- _INFORMATION PROVIDED_:
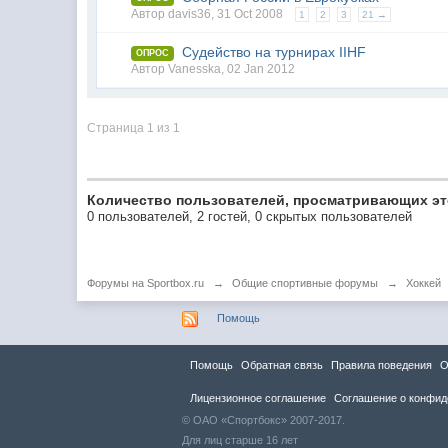
Автор
davis36
,
31 Oct 2008
1
2
3
21 →
Судейство на турнирах IIHF
ОПРОС
Автор
Vanesska
,
02 Jan 2012
Страница 1 из 1
Количество пользователей, просматривающих эт
0 пользователей, 2 гостей, 0 скрытых пользователей
Форумы на Sportbox.ru
→
Общие спортивные форумы
→
Хоккей
Помощь
Помощь
Обратная связь
Правила повeдения
О
Лицензионное соглашение
Соглашение о конфид
© ОАО «Спортбокс» 2007-2017.
Для лиц старше 16 лет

- _TO DO_:
Output the material word for word, omitting its pictures.

- _EXPECTED ANSWER_:
Автор
davis36
,
31 Oct 2008
1
2
3
21 →
Судейство на турнирах IIHF
ОПРОС
Автор
Vanesska
,
02 Jan 2012
Страница 1 из 1
Количество пользователей, просматривающих эт
0 пользователей, 2 гостей, 0 скрытых пользователей
Форумы на Sportbox.ru
→
Общие спортивные форумы
→
Хоккей
Помощь
Помощь
Обратная связь
Правила повeдения
О
Лицензионное соглашение
Соглашение о конфид
© ОАО «Спортбокс» 2007-2017.
Для лиц старше 16 лет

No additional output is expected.